Drawing on great British guitar bands such as The Smiths, The Arctic Monkeys, and even The Housemartins, The Lathums know how to build bright, catchy, and anthem driven songs around jangly guitars and bouncing rhythms. What I really like and appreciate about the band is their kind hearted nature and positive messaging both which seem to be missing these days in so much mainstream music (see their mini-documentary below). And finally, who doesn't like a bunch of songs that you can sing along to whether in the car or at home! Entering the UK charts at number one, I guess a few others felt as I do....this is one great album.


Friday, October 29, 2021

Darkside, Spiral

Back in 2011, Chilean electronic musician & vocalist Nicolás Jaar was introduced to American multi-instrumentalist Dave Harrington. Their meeting led to touring together in support of Jaar's debut album. When they returned to the states, they wrote together and ultimately released the album Psychic, under the name Darkside. It was a special collaboration that produced a unique musical space that was something to behold. 

In 2018, the two came together to 'jam' and collaborate once more. They would spend the next year and a half developing what would become their second album, Spiral.
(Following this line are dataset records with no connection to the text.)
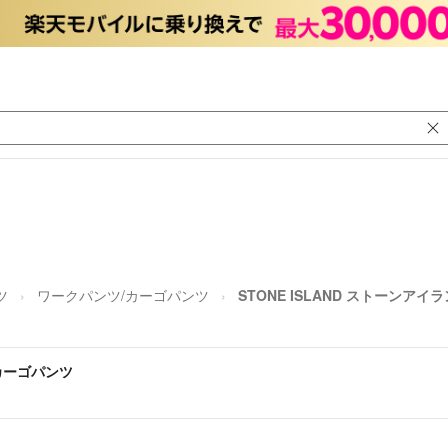
ツ
ワークパンツ/カーゴパンツ
STONE ISLAND ストーンア
 カーゴパンツ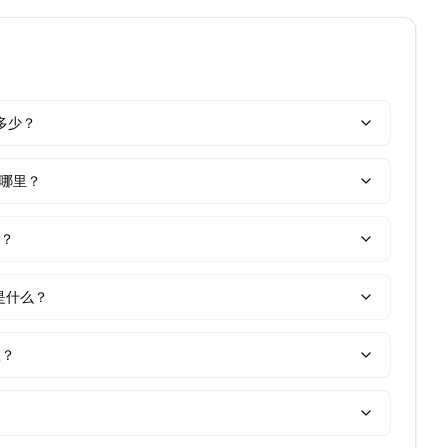
是多少？
在哪里？
少？
是什么？
跌？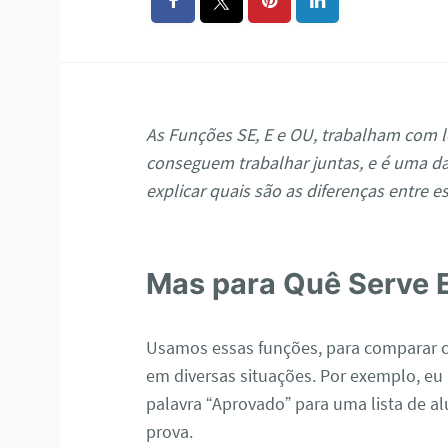
As Funções SE, E e OU, trabalham com ló
conseguem trabalhar juntas, e é uma das
explicar quais são as diferenças entre e
Mas para Quê Serve 
Usamos essas funções, para comparar co
em diversas situações. Por exemplo, eu 
palavra “Aprovado” para uma lista de 
prova.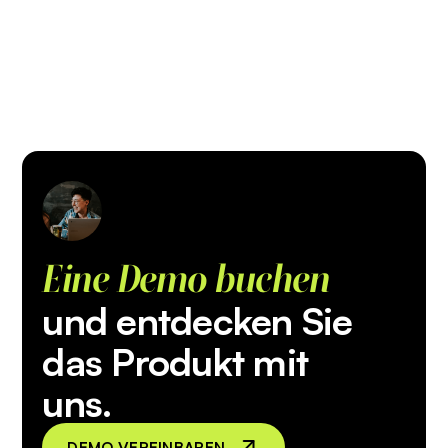
Eine Demo buchen
und entdecken Sie
das Produkt mit
uns.
DEMO VEREINBAREN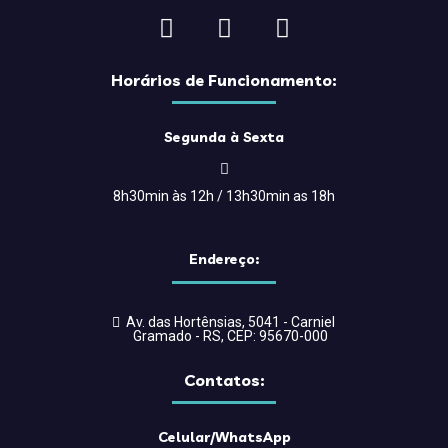
Horários de Funcionamento:
Segunda à Sexta
8h30min às 12h / 13h30min as 18h
Endereço:
Av. das Hortênsias, 5041 - Carniel
Gramado - RS, CEP: 95670-000
Contatos:
Celular/WhatsApp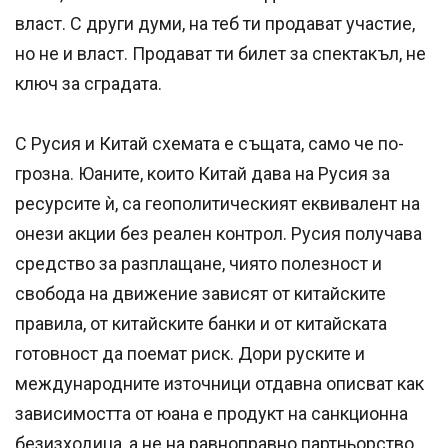
власт. С други думи, на теб ти продават участие,
но не и власт. Продават ти билет за спектакъл, не
ключ за сградата.
С Русия и Китай схемата е същата, само че по-
грозна. Юаните, които Китай дава на Русия за
ресурсите ѝ, са геополитическият еквивалент на
онези акции без реален контрол. Русия получава
средство за разплащане, чиято полезност и
свобода на движение зависят от китайските
правила, от китайските банки и от китайската
готовност да поемат риск. Дори руските и
международните източници отдавна описват как
зависимостта от юана е продукт на санкционна
безизходица, а не на равноправно партньорство.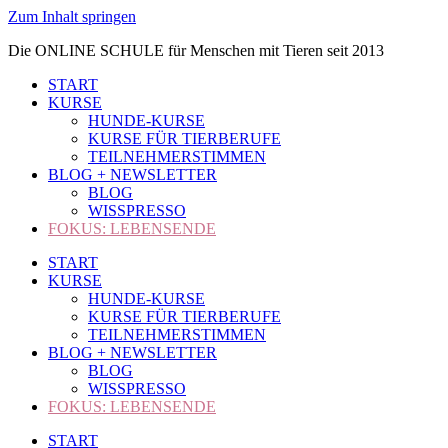
Zum Inhalt springen
Die ONLINE SCHULE für Menschen mit Tieren seit 2013
START
KURSE
HUNDE-KURSE
KURSE FÜR TIERBERUFE
TEILNEHMERSTIMMEN
BLOG + NEWSLETTER
BLOG
WISSPRESSO
FOKUS: LEBENSENDE
START
KURSE
HUNDE-KURSE
KURSE FÜR TIERBERUFE
TEILNEHMERSTIMMEN
BLOG + NEWSLETTER
BLOG
WISSPRESSO
FOKUS: LEBENSENDE
START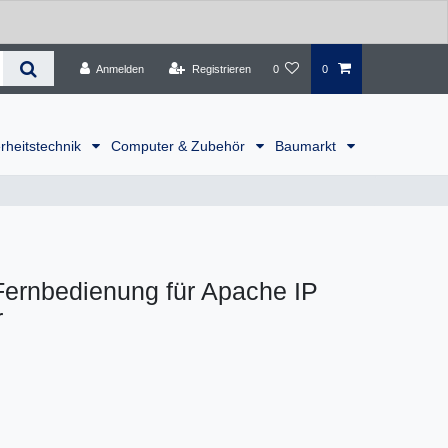
Anmelden
Registrieren
0
0
rheitstechnik
Computer & Zubehör
Baumarkt
 Fernbedienung für Apache IP
r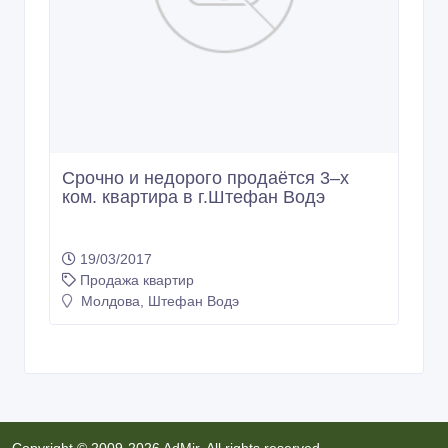
Срочно и недорого продаётся 3–х
ком. квартира в г.Штефан Водэ
19/03/2017
Продажа квартир
Молдова, Штефан Водэ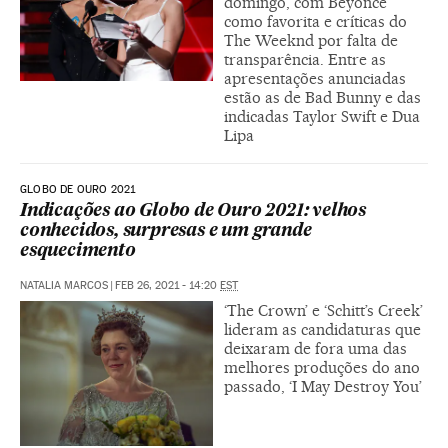
domingo, com Beyoncé
como favorita e críticas do
The Weeknd por falta de
transparência. Entre as
apresentações anunciadas
estão as de Bad Bunny e das
indicadas Taylor Swift e Dua
Lipa
GLOBO DE OURO 2021
Indicações ao Globo de Ouro 2021: velhos
conhecidos, surpresas e um grande
esquecimento
NATALIA MARCOS
|
FEB 26, 2021 - 14:20
EST
‘The Crown’ e ‘Schitt’s Creek’
lideram as candidaturas que
deixaram de fora uma das
melhores produções do ano
passado, ‘I May Destroy You’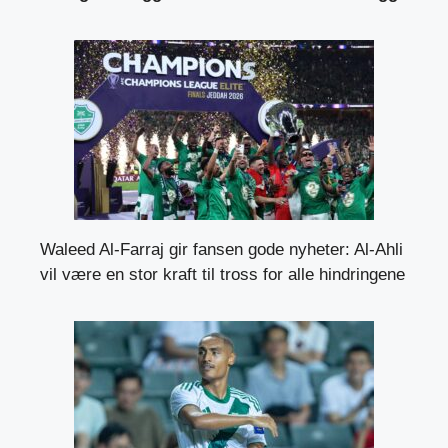
Waleed Al-Farraj gir fansen gode nyheter: Al-Ahli
vil være en stor kraft til tross for alle hindringene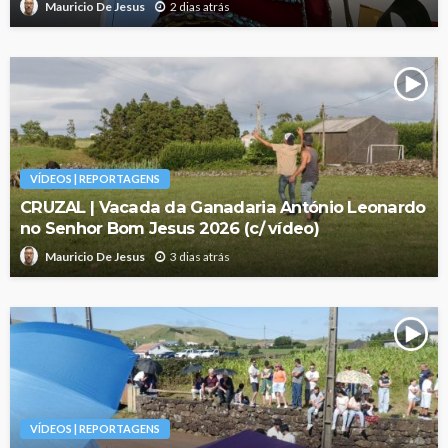
2 dias atrás
Mauricio De Jesus
VÍDEOS | REPORTAGENS
CRUZAL | Vacada da Ganadaria António Leonardo
no Senhor Bom Jesus 2026 (c/ vídeo)
3 dias atrás
Mauricio De Jesus
VÍDEOS | REPORTAGENS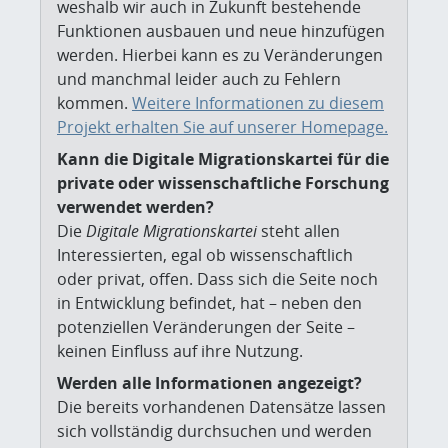
weshalb wir auch in Zukunft bestehende
Funktionen ausbauen und neue hinzufügen
werden. Hierbei kann es zu Veränderungen
und manchmal leider auch zu Fehlern
kommen.
Weitere Informationen zu diesem
Projekt erhalten Sie auf unserer Homepage.
Kann die Digitale Migrationskartei für die
private oder wissenschaftliche Forschung
verwendet werden?
Die
Digitale Migrationskartei
steht allen
Interessierten, egal ob wissenschaftlich
oder privat, offen. Dass sich die Seite noch
in Entwicklung befindet, hat – neben den
potenziellen Veränderungen der Seite –
keinen Einfluss auf ihre Nutzung.
Werden alle Informationen angezeigt?
Die bereits vorhandenen Datensätze lassen
sich vollständig durchsuchen und werden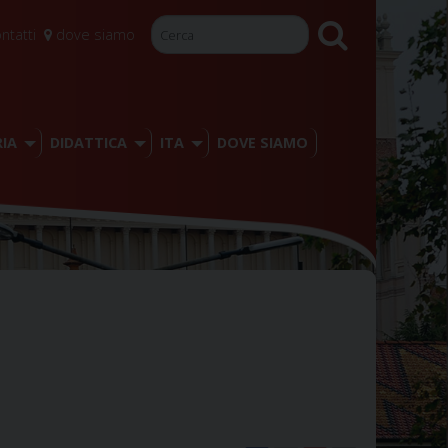
ntatti
dove siamo
IA
DIDATTICA
ITA
DOVE SIAMO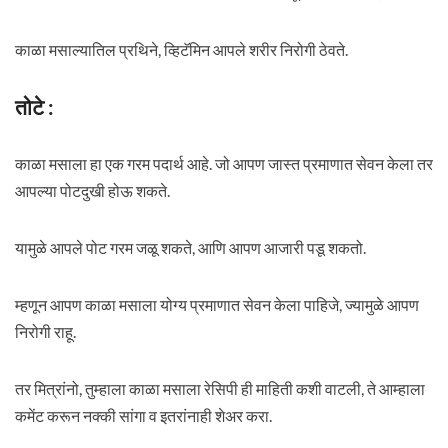
काळा मसाल्यातिल प्रथिने, व्हिटॅमिन आपले शरीर निरोगी ठेवते.
तोटे :
काळा मसाला हा एक गरम पदार्थ आहे. जो आपण जास्त प्रमाणात सेवन केला तर
आपल्या पोटदुखी होऊ शकते.
यामुळे आपले पोट गरम जळू शकते, आणि आपण आजारी पडू शकतो.
म्हणून आपण काळा मसाला योग्य प्रमाणात सेवन केला पाहिजे, ज्यामुळे आपण
निरोगी राहू.
तर मित्रांनो, तुम्हाला काळा मसाला रेसिपी ही माहिती कशी वाटली, ते आम्हाला
कमेंट करून नक्की सांगा व इतरांनाही शेअर करा.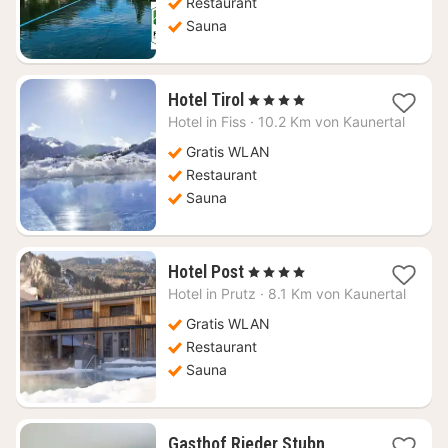
Restaurant
Sauna
1
Hotel Tirol
, 4 Sterne
Nacht
Hotel in
Fiss
·
10.2 Km von Kaunertal
ab
226,20
Gratis WLAN
€
Restaurant
Sauna
1
Hotel Post
, 4 Sterne
Nacht
Hotel in
Prutz
·
8.1 Km von Kaunertal
ab
169,36
Gratis WLAN
€
Restaurant
Sauna
1
Gasthof Rieder Stubn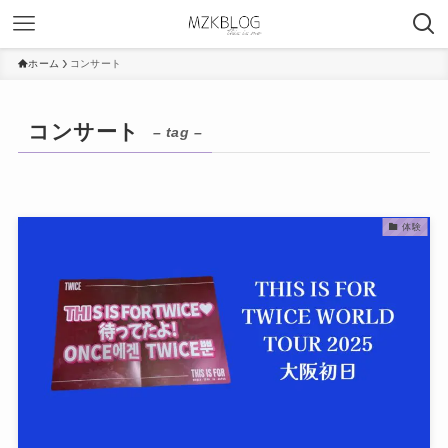
ホーム
コンサート
コンサート
– tag –
体験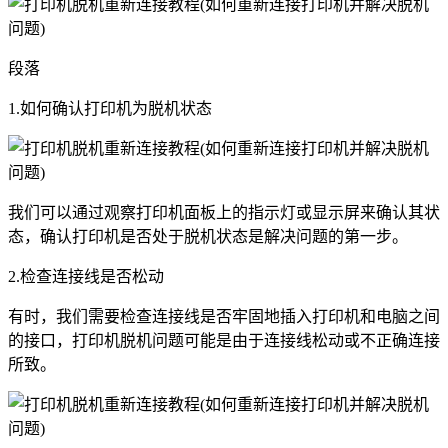
段落
1.如何确认打印机为脱机状态
我们可以通过观察打印机面板上的指示灯或显示屏来确认其状
态，确认打印机是否处于脱机状态是解决问题的第一步。
2.检查连接线是否松动
有时，我们需要检查连接线是否牢固地插入打印机和电脑之间
的接口，打印机脱机问题可能是由于连接线松动或不正确连接
所致。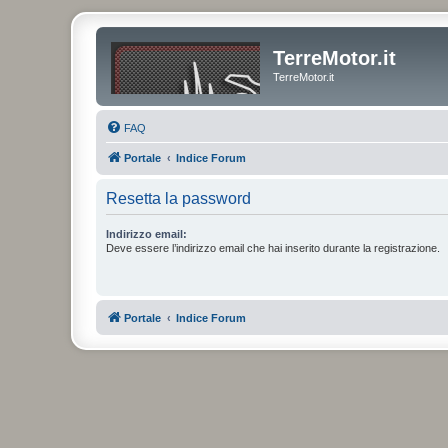
TerreMotor.it
TerreMotor.it
FAQ
Portale
Indice Forum
Resetta la password
Indirizzo email:
Deve essere l’indirizzo email che hai inserito durante la registrazione.
Portale
Indice Forum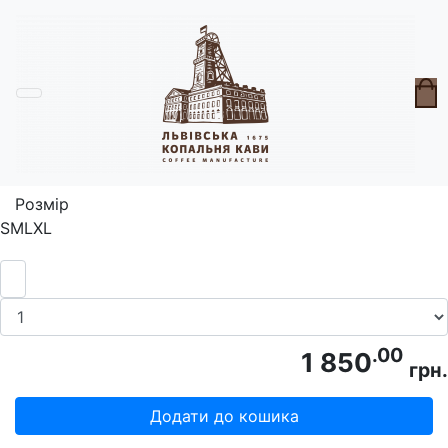
Головна
Крам
Худі Темно-Сірий Ігровий Lviv EYC'25
Розмір
S
M
L
XL
.00
1 850
грн.
Додати до кошика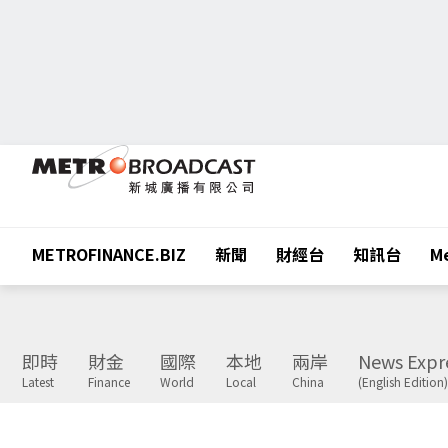
METROFINANCE.BIZ
新聞
財經台
知訊台
Me
即時
財金
國際
本地
兩岸
News Expr
Latest
Finance
World
Local
China
(English Edition)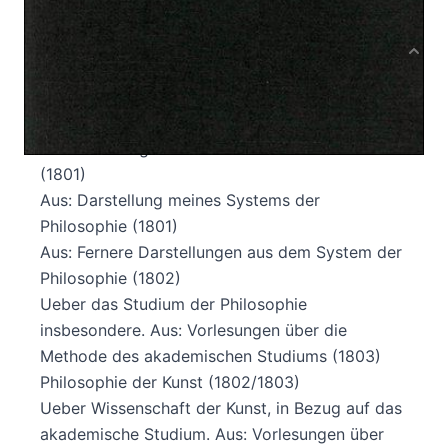
Produktbeschreibung
Vorbemerkung des Herausgebers
Ueber den wahren Begriff der Naturphilosophie
und die richtige Art ihre Probleme aufzulösen
(1801)
Aus: Darstellung meines Systems der
Philosophie (1801)
Aus: Fernere Darstellungen aus dem System der
Philosophie (1802)
Ueber das Studium der Philosophie
insbesondere. Aus: Vorlesungen über die
Methode des akademischen Studiums (1803)
Philosophie der Kunst (1802/1803)
Ueber Wissenschaft der Kunst, in Bezug auf das
akademische Studium. Aus: Vorlesungen über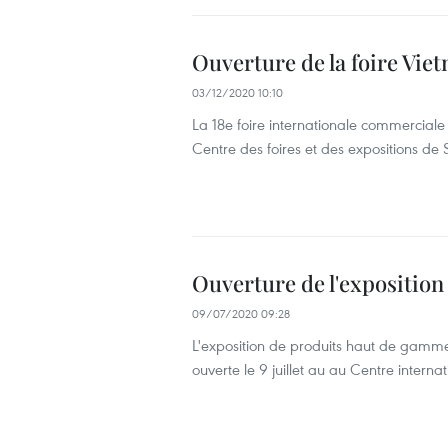
Ouverture de la foire Vi
03/12/2020 10:10
La 18e foire internationale commercia
Centre des foires et des expositions de
Ouverture de l'expositio
09/07/2020 09:28
L'exposition de produits haut de gamme 
ouverte le 9 juillet au au Centre interna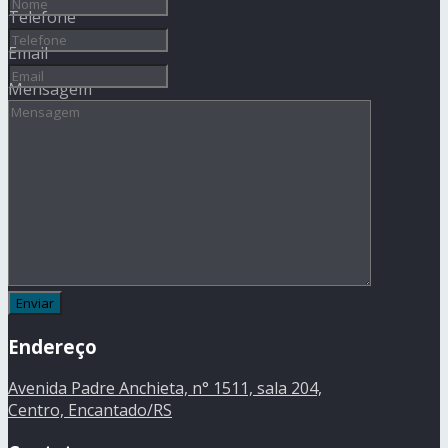
Telefone
Email
Mensagem
Endereço
Avenida Padre Anchieta, n° 1511, sala 204,
Centro, Encantado/RS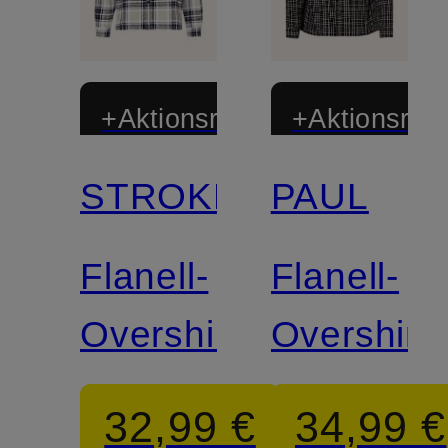
+Aktionsrabatt
+Aktionsraba
STROKESMAN'S
PAUL
Flanell-
Flanell-
Overshirt
Overshirt
32,99 €
34,99 €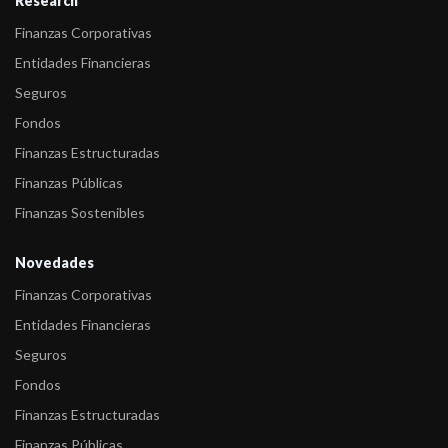
Research
Finanzas Corporativas
Entidades Financieras
Seguros
Fondos
Finanzas Estructuradas
Finanzas Públicas
Finanzas Sostenibles
Novedades
Finanzas Corporativas
Entidades Financieras
Seguros
Fondos
Finanzas Estructuradas
Finanzas Públicas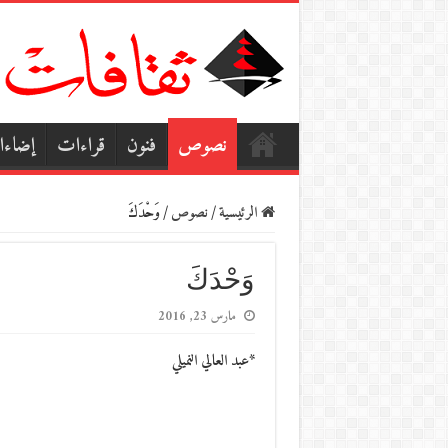
نصوص
فنون
قراءات
إضاء
الرئيسية
/
نصوص
/
وَحْدَكَ
وَحْدَكَ
مارس 23, 2016
*عبد العالي النميلي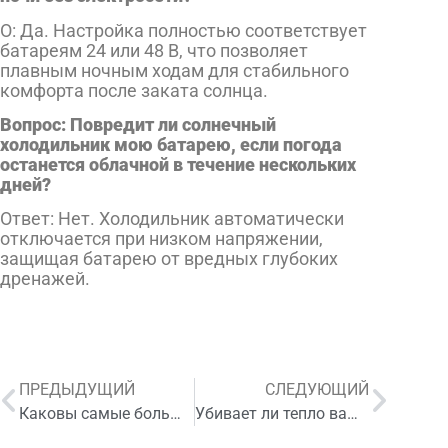
О: Да. Настройка полностью соответствует
батареям 24 или 48 В, что позволяет
плавным ночным ходам для стабильного
комфорта после заката солнца.
Вопрос: Повредит ли солнечный
холодильник мою батарею, если погода
останется облачной в течение нескольких
дней?
Ответ: Нет. Холодильник автоматически
отключается при низком напряжении,
защищая батарею от вредных глубоких
дренажей.
ПРЕДЫДУЩИЙ
СЛЕДУЮЩИЙ
Каковы самые большие прорывы в технологии LiFePO4 для коммерческого и жилого хранения в 2026 году?
Убивает ли тепло ваше домашнее хранение энергии? Почему батареи LiFePO4 являются окончательным решением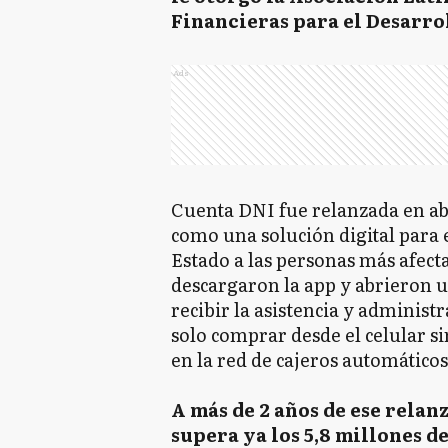
Financieras para el Desarro
Ads
Cuenta DNI fue relanzada en ab
como una solución digital para e
Estado a las personas más afecta
descargaron la app y abrieron u
recibir la asistencia y administ
solo comprar desde el celular si
en la red de cajeros automático
A más de 2 años de ese relanz
supera ya los 5,8 millones 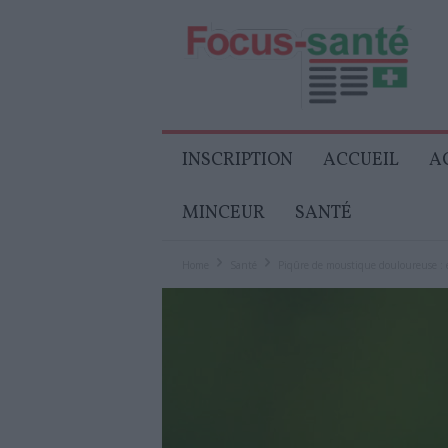
Focus-
Senior
INSCRIPTION
ACCUEIL
A
MINCEUR
SANTÉ
Home
Santé
Piqûre de moustique douloureuse : es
And once again, they created a musical space that is fantastic and something to behold. 

As Sputnik wrote about Spiral, It's "an album overflowing with the sort of aesthetic crowd-pleasers that make it nearly impossible not to enjoy. The whole thing bubbles, glimmers, and echos thanks to a potent blend of electronic/indie/psychedelic influences. Composer Nicolas Jaar and multi-instrumentalist Dave Harrington thrive upon creating a mini universe where the laws of music feel elastic: guitars bend and wrap themselves around lush aqueous beats, while acoustic notes trickle in subtly to a serenade of bells/chimes. The overarching aura on Spiral is one of cool submersion - whether it's into nature, a dream, or the depths of the outer space."